** Start **

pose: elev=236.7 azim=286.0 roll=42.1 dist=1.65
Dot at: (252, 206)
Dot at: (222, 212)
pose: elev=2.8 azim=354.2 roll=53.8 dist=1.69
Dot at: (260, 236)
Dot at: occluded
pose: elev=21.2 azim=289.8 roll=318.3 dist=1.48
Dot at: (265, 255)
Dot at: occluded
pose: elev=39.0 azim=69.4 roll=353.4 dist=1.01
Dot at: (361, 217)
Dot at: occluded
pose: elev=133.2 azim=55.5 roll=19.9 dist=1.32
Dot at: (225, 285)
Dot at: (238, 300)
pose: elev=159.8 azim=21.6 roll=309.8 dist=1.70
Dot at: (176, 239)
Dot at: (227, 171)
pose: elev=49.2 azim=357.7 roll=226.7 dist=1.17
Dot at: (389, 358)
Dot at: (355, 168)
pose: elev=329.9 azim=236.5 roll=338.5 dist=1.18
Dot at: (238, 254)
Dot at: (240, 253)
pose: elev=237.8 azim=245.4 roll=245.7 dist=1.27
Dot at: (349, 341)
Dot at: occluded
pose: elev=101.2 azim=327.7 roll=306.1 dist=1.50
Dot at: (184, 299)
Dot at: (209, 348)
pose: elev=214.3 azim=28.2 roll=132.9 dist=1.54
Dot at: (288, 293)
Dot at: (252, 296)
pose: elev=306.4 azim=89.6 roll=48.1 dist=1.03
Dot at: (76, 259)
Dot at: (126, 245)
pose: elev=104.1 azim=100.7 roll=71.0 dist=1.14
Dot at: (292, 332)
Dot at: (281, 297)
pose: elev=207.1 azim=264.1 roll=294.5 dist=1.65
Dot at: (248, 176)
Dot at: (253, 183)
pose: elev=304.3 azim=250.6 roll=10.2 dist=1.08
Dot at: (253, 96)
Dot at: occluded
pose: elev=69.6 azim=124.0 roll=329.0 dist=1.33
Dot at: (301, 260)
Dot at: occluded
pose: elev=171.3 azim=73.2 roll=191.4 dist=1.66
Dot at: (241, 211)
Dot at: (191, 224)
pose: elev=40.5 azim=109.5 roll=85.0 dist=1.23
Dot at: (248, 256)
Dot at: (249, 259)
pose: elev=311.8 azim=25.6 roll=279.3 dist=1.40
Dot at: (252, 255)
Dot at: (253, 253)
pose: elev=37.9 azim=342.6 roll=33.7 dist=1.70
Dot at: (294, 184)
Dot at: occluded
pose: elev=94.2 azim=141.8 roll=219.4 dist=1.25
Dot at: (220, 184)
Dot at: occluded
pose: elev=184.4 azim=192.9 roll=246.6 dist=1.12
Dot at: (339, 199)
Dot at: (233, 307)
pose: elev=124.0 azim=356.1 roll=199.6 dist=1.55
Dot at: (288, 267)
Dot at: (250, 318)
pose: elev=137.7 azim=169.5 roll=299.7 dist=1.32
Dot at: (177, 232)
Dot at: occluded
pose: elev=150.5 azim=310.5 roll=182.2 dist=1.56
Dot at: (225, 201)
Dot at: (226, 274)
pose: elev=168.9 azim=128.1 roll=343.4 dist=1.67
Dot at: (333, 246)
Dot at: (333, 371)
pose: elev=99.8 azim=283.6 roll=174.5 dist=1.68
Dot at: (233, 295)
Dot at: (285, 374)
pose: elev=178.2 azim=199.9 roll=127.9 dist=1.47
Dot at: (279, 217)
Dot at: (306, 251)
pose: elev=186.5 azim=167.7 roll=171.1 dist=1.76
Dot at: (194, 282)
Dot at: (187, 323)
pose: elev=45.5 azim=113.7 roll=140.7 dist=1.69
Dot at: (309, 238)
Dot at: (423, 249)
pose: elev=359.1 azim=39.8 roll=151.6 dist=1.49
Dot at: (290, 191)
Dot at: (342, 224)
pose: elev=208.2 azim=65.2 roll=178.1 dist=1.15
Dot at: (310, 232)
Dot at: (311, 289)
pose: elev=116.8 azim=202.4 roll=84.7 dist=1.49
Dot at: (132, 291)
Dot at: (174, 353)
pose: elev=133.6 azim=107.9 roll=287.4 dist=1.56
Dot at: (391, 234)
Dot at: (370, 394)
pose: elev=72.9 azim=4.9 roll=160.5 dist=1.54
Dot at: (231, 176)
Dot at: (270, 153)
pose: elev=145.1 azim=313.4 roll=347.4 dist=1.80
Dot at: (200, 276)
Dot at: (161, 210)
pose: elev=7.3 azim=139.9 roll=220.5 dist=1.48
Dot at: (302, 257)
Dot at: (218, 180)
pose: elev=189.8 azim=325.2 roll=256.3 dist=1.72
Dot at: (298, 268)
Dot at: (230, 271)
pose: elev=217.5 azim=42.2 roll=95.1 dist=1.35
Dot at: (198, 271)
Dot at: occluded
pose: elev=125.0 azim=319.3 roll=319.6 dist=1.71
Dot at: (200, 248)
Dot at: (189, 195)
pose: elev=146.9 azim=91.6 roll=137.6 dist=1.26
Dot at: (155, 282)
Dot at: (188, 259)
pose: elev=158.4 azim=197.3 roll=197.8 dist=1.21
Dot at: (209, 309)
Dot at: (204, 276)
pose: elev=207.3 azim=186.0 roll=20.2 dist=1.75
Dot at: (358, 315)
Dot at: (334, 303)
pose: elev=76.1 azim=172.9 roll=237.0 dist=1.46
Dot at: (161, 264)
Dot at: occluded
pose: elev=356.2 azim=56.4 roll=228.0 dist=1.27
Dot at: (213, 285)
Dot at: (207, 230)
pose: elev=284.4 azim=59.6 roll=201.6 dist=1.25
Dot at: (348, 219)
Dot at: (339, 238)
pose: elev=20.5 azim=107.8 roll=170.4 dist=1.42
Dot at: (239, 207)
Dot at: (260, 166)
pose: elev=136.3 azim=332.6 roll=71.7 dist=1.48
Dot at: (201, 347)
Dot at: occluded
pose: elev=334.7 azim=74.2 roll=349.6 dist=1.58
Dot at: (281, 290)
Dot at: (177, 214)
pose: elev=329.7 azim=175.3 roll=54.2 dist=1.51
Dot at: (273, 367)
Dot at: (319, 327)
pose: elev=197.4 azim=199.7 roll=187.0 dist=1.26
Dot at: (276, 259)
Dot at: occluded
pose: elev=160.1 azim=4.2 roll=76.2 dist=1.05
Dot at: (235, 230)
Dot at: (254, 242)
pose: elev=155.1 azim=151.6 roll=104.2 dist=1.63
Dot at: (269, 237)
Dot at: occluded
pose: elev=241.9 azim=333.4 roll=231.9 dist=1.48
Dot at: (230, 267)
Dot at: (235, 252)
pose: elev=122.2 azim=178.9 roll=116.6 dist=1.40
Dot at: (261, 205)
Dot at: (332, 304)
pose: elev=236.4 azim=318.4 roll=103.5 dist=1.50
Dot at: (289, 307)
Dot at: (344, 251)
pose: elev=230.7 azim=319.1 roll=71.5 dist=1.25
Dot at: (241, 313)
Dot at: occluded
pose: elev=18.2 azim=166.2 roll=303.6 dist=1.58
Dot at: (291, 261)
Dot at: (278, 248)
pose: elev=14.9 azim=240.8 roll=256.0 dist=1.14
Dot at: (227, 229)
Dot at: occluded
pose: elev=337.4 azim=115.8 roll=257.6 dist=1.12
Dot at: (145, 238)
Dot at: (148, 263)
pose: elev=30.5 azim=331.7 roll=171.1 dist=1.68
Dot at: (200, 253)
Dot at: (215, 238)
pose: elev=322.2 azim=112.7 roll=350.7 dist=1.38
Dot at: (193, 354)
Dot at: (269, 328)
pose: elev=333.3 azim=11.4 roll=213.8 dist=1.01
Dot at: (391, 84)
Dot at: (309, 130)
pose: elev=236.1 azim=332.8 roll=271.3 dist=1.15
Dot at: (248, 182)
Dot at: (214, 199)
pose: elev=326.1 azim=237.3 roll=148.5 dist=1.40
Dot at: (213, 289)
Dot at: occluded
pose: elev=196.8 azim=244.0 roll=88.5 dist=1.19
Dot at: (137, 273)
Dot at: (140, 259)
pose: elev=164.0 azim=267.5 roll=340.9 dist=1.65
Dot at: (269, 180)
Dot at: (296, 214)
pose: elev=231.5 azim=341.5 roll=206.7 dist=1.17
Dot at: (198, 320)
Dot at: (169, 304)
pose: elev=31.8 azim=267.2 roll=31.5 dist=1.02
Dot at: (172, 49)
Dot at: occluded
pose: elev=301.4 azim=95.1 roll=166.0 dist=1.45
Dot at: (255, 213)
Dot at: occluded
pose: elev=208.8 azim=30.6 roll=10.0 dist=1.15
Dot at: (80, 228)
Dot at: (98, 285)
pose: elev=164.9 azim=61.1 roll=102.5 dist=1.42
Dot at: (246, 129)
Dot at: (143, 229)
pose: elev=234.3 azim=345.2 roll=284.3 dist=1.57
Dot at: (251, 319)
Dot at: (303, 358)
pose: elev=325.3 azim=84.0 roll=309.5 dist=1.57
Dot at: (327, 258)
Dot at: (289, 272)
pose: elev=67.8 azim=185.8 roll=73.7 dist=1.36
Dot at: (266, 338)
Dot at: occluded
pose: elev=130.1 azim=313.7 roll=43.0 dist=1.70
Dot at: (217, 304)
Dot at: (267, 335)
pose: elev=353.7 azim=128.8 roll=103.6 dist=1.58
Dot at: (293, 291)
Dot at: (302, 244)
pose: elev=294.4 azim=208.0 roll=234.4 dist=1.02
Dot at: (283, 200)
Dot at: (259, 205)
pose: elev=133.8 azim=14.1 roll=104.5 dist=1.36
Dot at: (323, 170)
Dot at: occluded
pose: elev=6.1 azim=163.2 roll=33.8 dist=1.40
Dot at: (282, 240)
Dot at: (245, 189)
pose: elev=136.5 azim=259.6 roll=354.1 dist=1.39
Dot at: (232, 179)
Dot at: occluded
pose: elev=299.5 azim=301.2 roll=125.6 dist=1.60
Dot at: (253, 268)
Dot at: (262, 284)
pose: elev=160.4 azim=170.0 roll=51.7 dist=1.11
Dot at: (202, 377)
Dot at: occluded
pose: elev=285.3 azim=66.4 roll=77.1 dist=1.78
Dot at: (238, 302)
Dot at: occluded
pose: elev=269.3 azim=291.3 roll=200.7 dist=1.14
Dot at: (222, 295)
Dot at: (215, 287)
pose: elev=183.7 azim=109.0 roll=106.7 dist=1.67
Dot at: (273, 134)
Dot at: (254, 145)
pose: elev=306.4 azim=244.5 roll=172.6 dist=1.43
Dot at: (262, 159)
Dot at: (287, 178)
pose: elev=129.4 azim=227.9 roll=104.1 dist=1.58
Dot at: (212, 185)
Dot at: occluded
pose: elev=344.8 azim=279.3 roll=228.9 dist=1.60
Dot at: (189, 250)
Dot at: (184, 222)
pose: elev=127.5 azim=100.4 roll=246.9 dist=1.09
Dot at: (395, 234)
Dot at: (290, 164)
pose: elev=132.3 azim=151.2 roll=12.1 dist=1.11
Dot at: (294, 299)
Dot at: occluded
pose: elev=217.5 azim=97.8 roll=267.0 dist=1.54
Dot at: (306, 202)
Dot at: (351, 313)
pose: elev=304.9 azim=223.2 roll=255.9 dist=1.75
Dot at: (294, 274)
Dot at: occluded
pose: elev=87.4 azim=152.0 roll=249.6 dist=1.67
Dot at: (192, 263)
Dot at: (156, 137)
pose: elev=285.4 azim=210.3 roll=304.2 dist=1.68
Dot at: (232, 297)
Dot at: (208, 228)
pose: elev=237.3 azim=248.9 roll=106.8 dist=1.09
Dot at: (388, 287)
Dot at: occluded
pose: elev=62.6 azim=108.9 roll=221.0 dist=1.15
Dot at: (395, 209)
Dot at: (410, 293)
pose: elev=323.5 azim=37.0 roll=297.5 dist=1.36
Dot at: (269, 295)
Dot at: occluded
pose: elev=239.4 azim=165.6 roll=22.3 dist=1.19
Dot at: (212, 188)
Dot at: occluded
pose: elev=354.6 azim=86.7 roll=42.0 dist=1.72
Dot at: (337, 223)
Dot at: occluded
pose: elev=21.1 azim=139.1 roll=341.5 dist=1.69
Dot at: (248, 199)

** End **

• [YOUR OBJECTIVE]: Update the part of the data that opens with the line containing "pose: elev=99.8 azim=283.6" and closes with the line containing "Dot at: (260, 166)". Rewrite those lines with "dist" replaced by "distance" and everything else unchanged.

• [SOLUTION FOR THIS TASK]:
pose: elev=99.8 azim=283.6 roll=174.5 distance=1.68
Dot at: (233, 295)
Dot at: (285, 374)
pose: elev=178.2 azim=199.9 roll=127.9 distance=1.47
Dot at: (279, 217)
Dot at: (306, 251)
pose: elev=186.5 azim=167.7 roll=171.1 distance=1.76
Dot at: (194, 282)
Dot at: (187, 323)
pose: elev=45.5 azim=113.7 roll=140.7 distance=1.69
Dot at: (309, 238)
Dot at: (423, 249)
pose: elev=359.1 azim=39.8 roll=151.6 distance=1.49
Dot at: (290, 191)
Dot at: (342, 224)
pose: elev=208.2 azim=65.2 roll=178.1 distance=1.15
Dot at: (310, 232)
Dot at: (311, 289)
pose: elev=116.8 azim=202.4 roll=84.7 distance=1.49
Dot at: (132, 291)
Dot at: (174, 353)
pose: elev=133.6 azim=107.9 roll=287.4 distance=1.56
Dot at: (391, 234)
Dot at: (370, 394)
pose: elev=72.9 azim=4.9 roll=160.5 distance=1.54
Dot at: (231, 176)
Dot at: (270, 153)
pose: elev=145.1 azim=313.4 roll=347.4 distance=1.80
Dot at: (200, 276)
Dot at: (161, 210)
pose: elev=7.3 azim=139.9 roll=220.5 distance=1.48
Dot at: (302, 257)
Dot at: (218, 180)
pose: elev=189.8 azim=325.2 roll=256.3 distance=1.72
Dot at: (298, 268)
Dot at: (230, 271)
pose: elev=217.5 azim=42.2 roll=95.1 distance=1.35
Dot at: (198, 271)
Dot at: occluded
pose: elev=125.0 azim=319.3 roll=319.6 distance=1.71
Dot at: (200, 248)
Dot at: (189, 195)
pose: elev=146.9 azim=91.6 roll=137.6 distance=1.26
Dot at: (155, 282)
Dot at: (188, 259)
pose: elev=158.4 azim=197.3 roll=197.8 distance=1.21
Dot at: (209, 309)
Dot at: (204, 276)
pose: elev=207.3 azim=186.0 roll=20.2 distance=1.75
Dot at: (358, 315)
Dot at: (334, 303)
pose: elev=76.1 azim=172.9 roll=237.0 distance=1.46
Dot at: (161, 264)
Dot at: occluded
pose: elev=356.2 azim=56.4 roll=228.0 distance=1.27
Dot at: (213, 285)
Dot at: (207, 230)
pose: elev=284.4 azim=59.6 roll=201.6 distance=1.25
Dot at: (348, 219)
Dot at: (339, 238)
pose: elev=20.5 azim=107.8 roll=170.4 distance=1.42
Dot at: (239, 207)
Dot at: (260, 166)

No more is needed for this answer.